El reproche de la ONU a México exige una actitud decidida para aclarar las desapariciones

Justo cuando este año se cumple el 40º aniversario del Plan Cóndor que causó más de 60.000 víctimas, el reproche de Naciones Unidas al Gobierno mexicano por el fenómeno de las “desapariciones generalizadas” en el país muestra que los desaparecidos no solo son un baldón de la historia del siglo XX de América, sino también a comienzos del XXI.

La tortura y el desprecio a los derechos humanos no han sido un privilegio de las dictaduras latinoamericanas de derechas ni de Estados Unidos. Sin ir más lejos, Cuba y los procesos sumarísimos o las condenas a muerte contra sus disidentes, así como falta absoluta de respeto por las libertades en la isla ha sido y sigue siendo una de las mayores manchas del mapa del respeto a los derechos ajenos. Por eso, para un país como México, donde nunca hubo un golpe de Estado desde la Revolución, donde la lucha siempre ha gravitado sobre cómo instalar un poder civil por encima del militar, la recomendación de la ONU significa un antes y un después.

El Gobierno de Peña Nieto, como ya le ocurrió a su antecesor, tiene una cuenta pendiente con su Ejército

Existe la convicción generalizada de que la mayor parte de los desaparecidos lo han sido a manos de los narcos y que las víctimas son ellos mismos. Pero el tema es que el narcotráfico por definición es ilegal y representa la falta de civilización. En cuanto a la policía mexicana, el caso Iguala demuestra lo que todos los Gobiernos vienen repitiendo: no es fiable, está penetrada por los narcotraficantes y es un instrumento de tortura más que una garantía de libertad. Con este panorama, los únicos perjudicados por el tema de los desaparecidos pueden ser los miembros del ejército cuya historia y tradición democrática podrían verse manchadas de sangre. La guerra insensata contra el narco, desatada por razones políticas por el expresidente Felipe Calderón llevó, gracias a la debilidad de su secretario de Defensa Nacional, el general Guillermo Galván, a un planeamiento absolutamente demencial de lo que era la solución militar de una falsa guerra que acabó convirtiéndose en civil.

De pronto, México se encontró envuelto en un conflicto disfrazado entre el ejército de los sicarios del narco (originado por el fracaso del modelo social de desarrollo del país) y la brutalidad de unas fuerzas de seguridad que, muchas veces, tuvieron que defenderse en inferioridad de armas y condiciones y sin una cobertura legal. No se sabe cuánta gente se esfumó ni por qué, ni quién los hizo desaparecer. A estas alturas, no hay lista oficial de desaparecidos. Tampoco de aparecidos.

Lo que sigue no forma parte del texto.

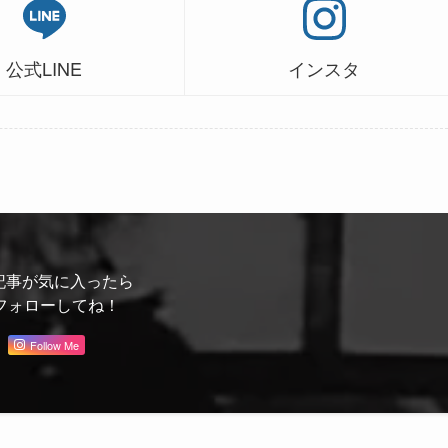
公式LINE
インスタ
記事が気に入ったら
フォローしてね！
Follow Me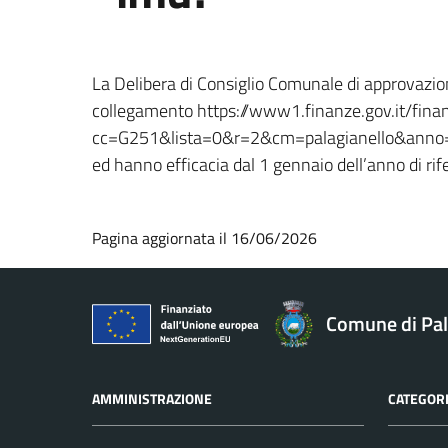
La Delibera di Consiglio Comunale di approvazione
collegamento https://www1.finanze.gov.it/finan
cc=G251&lista=0&r=2&cm=palagianello&anno
ed hanno efficacia dal 1 gennaio dell’anno di ri
Pagina aggiornata il 16/06/2026
Comune di Pal
AMMINISTRAZIONE
CATEGORI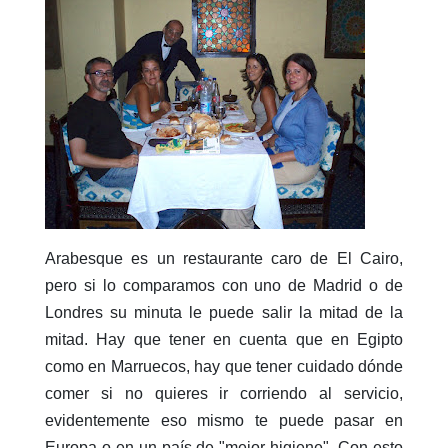
Arabesque es un restaurante caro de El Cairo,
pero si lo comparamos con uno de Madrid o de
Londres su minuta le puede salir la mitad de la
mitad. Hay que tener en cuenta que en Egipto
como en Marruecos, hay que tener cuidado dónde
comer si no quieres ir corriendo al servicio,
evidentemente eso mismo te puede pasar en
Europa o en un país de "mejor higiene". Con esto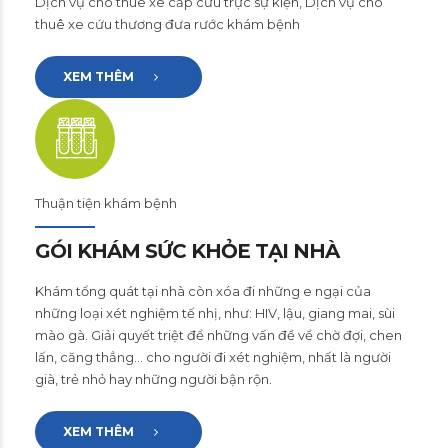
Dịch vụ cho thuê xe cấp cứu trực sự kiện, Dịch vụ cho
thuê xe cứu thương đưa rước khám bệnh
XEM THÊM
Thuận tiện khám bệnh
GÓI KHÁM SỨC KHỎE TẠI NHÀ
Khám tổng quát tại nhà còn xóa đi những e ngại của
những loại xét nghiệm tế nhị, như: HIV, lậu, giang mai, sùi
mào gà. Giải quyết triệt để những vấn đề về chờ đợi, chen
lấn, căng thẳng… cho người đi xét nghiệm, nhất là người
già, trẻ nhỏ hay những người bận rộn.
XEM THÊM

Algunas organizaciones hablan de 23.000 personas en paradero desconocido y otras de 35.000. A ello se suma que, buscando a los 43 estudiantes normalistas de Ayotzinapa, se han descubierto más de cien cadáveres en fosas comunes que nadie ha tenido la curiosidad de saber quiénes son.

El Gobierno de Peña Nieto, como ya le ocurrió a su antecesor, tiene una cuenta pendiente con su Ejército: legalizar la lucha contra el narco. Asimismo, tiene otro tema pendiente contra el futuro y a favor de la legalidad del régimen: ser capaz de descubrir cómo, cuándo, por qué y a manos de quién desaparecieron miles de mexicanos. La carta de la ONU exige una actitud decidida para encontrar a quienes faltan y explicar quién los desapareció.